### What the task asks
In full and without alteration, print the records below, minus any images.
(Entries provided begins)
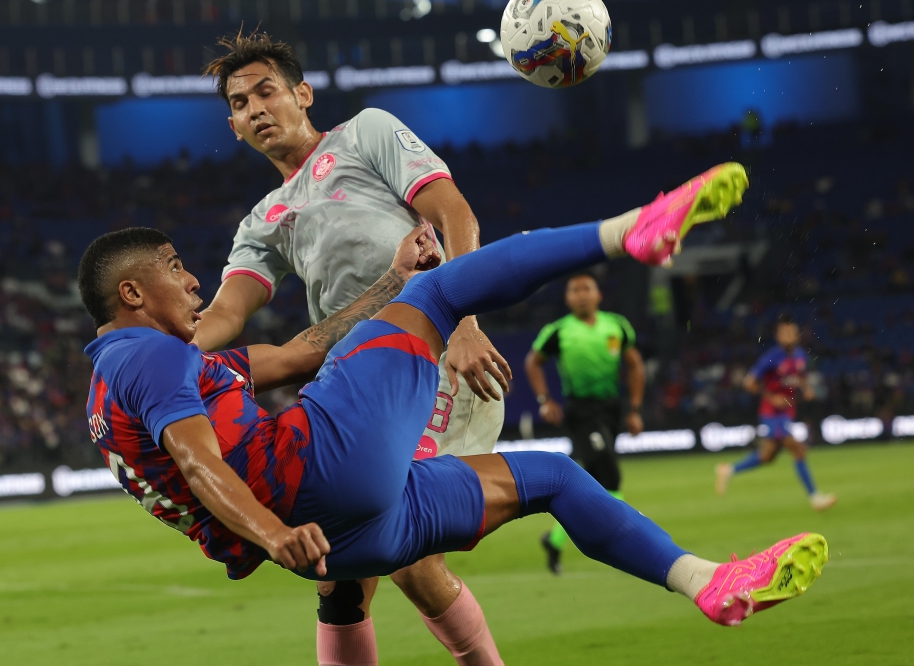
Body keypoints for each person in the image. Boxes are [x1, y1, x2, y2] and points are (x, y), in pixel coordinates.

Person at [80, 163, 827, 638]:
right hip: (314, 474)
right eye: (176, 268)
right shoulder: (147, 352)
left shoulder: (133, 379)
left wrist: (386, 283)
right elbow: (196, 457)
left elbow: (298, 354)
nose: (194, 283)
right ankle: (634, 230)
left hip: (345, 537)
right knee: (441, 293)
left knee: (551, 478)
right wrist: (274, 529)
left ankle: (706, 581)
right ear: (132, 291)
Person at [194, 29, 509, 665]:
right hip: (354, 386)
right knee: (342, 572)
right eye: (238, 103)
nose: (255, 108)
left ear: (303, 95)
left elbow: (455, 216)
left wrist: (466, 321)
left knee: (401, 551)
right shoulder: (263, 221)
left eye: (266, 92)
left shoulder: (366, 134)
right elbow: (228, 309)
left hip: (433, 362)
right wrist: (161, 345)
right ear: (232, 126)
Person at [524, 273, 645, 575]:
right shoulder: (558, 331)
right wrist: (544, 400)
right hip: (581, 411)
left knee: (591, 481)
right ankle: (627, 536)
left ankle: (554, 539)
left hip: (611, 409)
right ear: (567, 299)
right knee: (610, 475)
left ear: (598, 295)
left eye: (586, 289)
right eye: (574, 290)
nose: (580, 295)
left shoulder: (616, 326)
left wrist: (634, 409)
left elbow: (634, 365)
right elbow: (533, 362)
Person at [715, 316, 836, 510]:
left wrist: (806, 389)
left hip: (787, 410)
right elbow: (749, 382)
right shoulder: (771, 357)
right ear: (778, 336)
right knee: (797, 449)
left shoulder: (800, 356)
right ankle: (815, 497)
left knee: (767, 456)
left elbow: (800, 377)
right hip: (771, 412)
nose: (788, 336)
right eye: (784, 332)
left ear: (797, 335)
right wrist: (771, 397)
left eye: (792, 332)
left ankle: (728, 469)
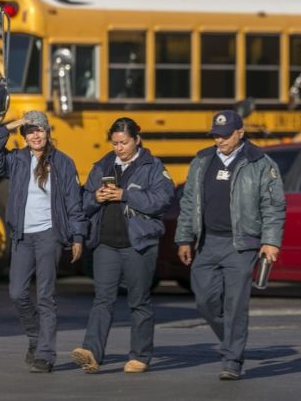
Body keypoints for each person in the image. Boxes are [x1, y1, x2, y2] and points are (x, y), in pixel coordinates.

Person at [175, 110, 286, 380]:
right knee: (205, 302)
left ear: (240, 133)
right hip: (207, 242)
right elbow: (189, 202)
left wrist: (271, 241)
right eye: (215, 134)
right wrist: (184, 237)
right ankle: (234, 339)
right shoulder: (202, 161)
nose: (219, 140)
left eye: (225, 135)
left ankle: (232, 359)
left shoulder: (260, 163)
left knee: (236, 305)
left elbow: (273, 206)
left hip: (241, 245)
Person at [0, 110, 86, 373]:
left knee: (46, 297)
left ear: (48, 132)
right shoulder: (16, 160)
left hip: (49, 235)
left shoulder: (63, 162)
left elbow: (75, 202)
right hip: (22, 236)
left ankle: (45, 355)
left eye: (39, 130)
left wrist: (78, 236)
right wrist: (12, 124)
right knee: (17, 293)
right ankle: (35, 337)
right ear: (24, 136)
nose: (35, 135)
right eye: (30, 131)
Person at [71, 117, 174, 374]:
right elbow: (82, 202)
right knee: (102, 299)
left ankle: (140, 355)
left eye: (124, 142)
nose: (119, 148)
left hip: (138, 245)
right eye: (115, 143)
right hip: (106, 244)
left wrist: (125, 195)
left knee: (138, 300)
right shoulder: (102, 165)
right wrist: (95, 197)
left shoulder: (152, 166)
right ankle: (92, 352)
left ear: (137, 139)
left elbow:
(Entries provided ends)
### Solution below
Body keypoints for each person in the image. Boxes are [x1, y1, x2, y2] and points are (x, y), in pixel coordinates.

Person at [80, 163, 827, 638]:
right hip: (314, 474)
right eye: (176, 268)
right shoulder: (147, 352)
left shoulder: (133, 379)
left wrist: (386, 283)
right elbow: (196, 457)
left elbow: (298, 354)
nose: (194, 283)
right ankle: (634, 230)
left hip: (345, 537)
right knee: (441, 293)
left knee: (551, 478)
right wrist: (274, 529)
left ankle: (706, 581)
right ear: (132, 291)
Person at [194, 29, 509, 665]:
right hip: (354, 386)
right knee: (342, 572)
right eye: (238, 103)
nose: (255, 108)
left ear: (303, 95)
left elbow: (455, 216)
left wrist: (466, 321)
left knee: (401, 551)
right shoulder: (263, 221)
left eye: (266, 92)
left shoulder: (366, 134)
right elbow: (228, 309)
left hip: (433, 362)
right wrist: (161, 345)
right ear: (232, 126)
Person at [524, 273, 645, 575]:
right shoulder: (558, 331)
right wrist: (544, 400)
right hip: (581, 411)
left knee: (591, 481)
right ankle: (627, 536)
left ankle: (554, 539)
left hip: (611, 409)
right ear: (567, 299)
right knee: (610, 475)
left ear: (598, 295)
left eye: (586, 289)
right eye: (574, 290)
nose: (580, 295)
left shoulder: (616, 326)
left wrist: (634, 409)
left elbow: (634, 365)
right elbow: (533, 362)
Person at [715, 316, 836, 510]:
left wrist: (806, 389)
left hip: (787, 410)
right elbow: (749, 382)
right shoulder: (771, 357)
right ear: (778, 336)
right knee: (797, 449)
left shoulder: (800, 356)
right ankle: (815, 497)
left knee: (767, 456)
left elbow: (800, 377)
right hip: (771, 412)
nose: (788, 336)
right eye: (784, 332)
left ear: (797, 335)
right wrist: (771, 397)
left eye: (792, 332)
left ankle: (728, 469)
Body keypoints for each person in the image. Boxes are [x1, y1, x2, y2] and points are (x, y), in pixel coordinates.

Person at [175, 110, 286, 380]:
right knee: (205, 302)
left ear: (240, 133)
right hip: (207, 242)
right elbow: (189, 202)
left wrist: (271, 241)
right eye: (215, 134)
right wrist: (184, 237)
right ankle: (234, 339)
right shoulder: (202, 161)
nose: (219, 140)
left eye: (225, 135)
left ankle: (232, 359)
left shoulder: (260, 163)
left knee: (236, 305)
left elbow: (273, 206)
left hip: (241, 245)
Person at [0, 110, 86, 373]:
left knee: (46, 297)
left ear: (48, 132)
right shoulder: (16, 160)
left hip: (49, 235)
left shoulder: (63, 162)
left elbow: (75, 202)
right hip: (22, 236)
left ankle: (45, 355)
left eye: (39, 130)
left wrist: (78, 236)
right wrist: (12, 124)
right knee: (17, 293)
right ankle: (35, 337)
right ear: (24, 136)
nose: (35, 135)
right eye: (30, 131)
Person at [71, 117, 174, 374]:
right elbow: (82, 202)
right knee: (102, 299)
left ankle: (140, 355)
left eye: (124, 142)
nose: (119, 148)
left hip: (138, 245)
right eye: (115, 143)
right hip: (106, 244)
left wrist: (125, 195)
left knee: (138, 300)
right shoulder: (102, 165)
right wrist: (95, 197)
left shoulder: (152, 166)
right ankle: (92, 352)
left ear: (137, 139)
left elbow:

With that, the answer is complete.